Отъезд Мартынова из Кременчуга. — Отношения Каратеева к актерам вообще и в частности ко мне. — Моя ссора с ним. — Последний спектакль с полицией на сцене. — Буфетчик Симка. — Как он приютил меня. — Его советы и помощь. — Антрепренер Зелинский. — Ромны. — Елизаветград. — Н.X. Рыбаков. — Как он женил меня. — Анекдоты про Рыбакова.

Сыграв с громаднейшим успехом несколько спектаклей в ярмарочном театре и получив сполна весь долг с Каратеева, Александр Евстафьевич собрался уезжать в Петербург, где ожидали его казенные спектакли.

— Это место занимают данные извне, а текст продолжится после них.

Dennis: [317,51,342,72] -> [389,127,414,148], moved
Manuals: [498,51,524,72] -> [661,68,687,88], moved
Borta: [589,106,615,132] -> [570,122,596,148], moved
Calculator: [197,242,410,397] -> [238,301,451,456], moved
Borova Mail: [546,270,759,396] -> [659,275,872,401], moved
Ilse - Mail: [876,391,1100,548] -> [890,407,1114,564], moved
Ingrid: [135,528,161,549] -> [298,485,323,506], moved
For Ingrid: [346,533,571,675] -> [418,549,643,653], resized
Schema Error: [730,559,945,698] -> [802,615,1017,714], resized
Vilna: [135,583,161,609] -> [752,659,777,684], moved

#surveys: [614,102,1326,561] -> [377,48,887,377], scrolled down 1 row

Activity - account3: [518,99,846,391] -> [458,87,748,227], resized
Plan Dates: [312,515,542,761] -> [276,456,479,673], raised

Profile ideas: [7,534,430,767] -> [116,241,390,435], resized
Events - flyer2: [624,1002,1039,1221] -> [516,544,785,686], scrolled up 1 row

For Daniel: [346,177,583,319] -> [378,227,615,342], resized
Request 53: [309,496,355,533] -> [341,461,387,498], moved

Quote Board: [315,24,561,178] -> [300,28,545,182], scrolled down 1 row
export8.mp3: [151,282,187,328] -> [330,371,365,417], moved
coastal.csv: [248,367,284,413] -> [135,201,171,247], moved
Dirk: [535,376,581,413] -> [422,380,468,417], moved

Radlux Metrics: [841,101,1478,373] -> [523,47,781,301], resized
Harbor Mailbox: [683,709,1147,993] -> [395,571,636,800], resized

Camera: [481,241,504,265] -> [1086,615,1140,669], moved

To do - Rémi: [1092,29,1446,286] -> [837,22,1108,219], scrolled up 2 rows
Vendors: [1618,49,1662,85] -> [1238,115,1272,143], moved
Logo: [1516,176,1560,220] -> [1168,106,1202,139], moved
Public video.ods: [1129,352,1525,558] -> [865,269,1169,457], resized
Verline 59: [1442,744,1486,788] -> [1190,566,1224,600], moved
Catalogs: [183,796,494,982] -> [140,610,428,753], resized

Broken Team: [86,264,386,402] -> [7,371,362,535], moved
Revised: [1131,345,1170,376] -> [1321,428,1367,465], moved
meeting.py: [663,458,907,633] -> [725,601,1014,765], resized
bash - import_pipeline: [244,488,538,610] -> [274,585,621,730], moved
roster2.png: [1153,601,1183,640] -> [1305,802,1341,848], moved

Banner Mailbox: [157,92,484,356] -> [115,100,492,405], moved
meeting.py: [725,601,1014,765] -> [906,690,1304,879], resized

Во все время пребывания его в нашей труппе, я чувствовал себя бесконечно счастливым и спокойным. Все свободные от театра минуты мы проводили с ним вместе, и над нашей искренно-братской дружбой легкомысленные люди пытались даже подсмеиваться. Моя привязанность к нему имела серьезные основания, благодаря тому, что он с самого первого дня своего приезда вспомнил меня, своего старого сослуживца, приласкал и пригрел. Всего этого было достаточно для того, чтобы полюбить Мартынова всем сердцем, всей душой. Все время в провинции я был окружен чужими, черствыми, закаленными людьми, которые смотрели на меня, в сущности, как на новичка, имеющего большой ход, не то чтобы очень неприязненно, но не без зависти, плохо скрываемой и обнаруживающейся при каждом удобном и неудобном случае… Много дней пришлось переживать в тяжелом раздумье и мучительном сознании, что мой уход с казенной сцены такая непростительная ошибка, что придется за нее платиться всею жизнью. К этому присоединилась тоска по Петербургу, по родным, знакомым, и тягостное ощущение бездомничества, бесприютности, скитальческого прозябания в захолустьях. Я ужасался своего положения, и вдруг является ко мне ангелом-утешителем Александр Евстафьевич, ободривший меня, отнесшийся ко мне сочувственно, братски. Я опять окреп духом. За все это как же мне было не ценить его, как же не боготворить? И на сколько правы те, которые находили в моей привязанности к Мартынову тщеславную дружбу с знаменитостью? Меня легко поймет тот, кто сам испытал хоть какое-нибудь одиночество; не говорю уже про закулисное одиночество, где под тяжестью интриг и неприятностей задыхаешься без всякой надежды на благоприятный исход, и на выручку вдруг являлся искренний, правдивый, сердечный человек…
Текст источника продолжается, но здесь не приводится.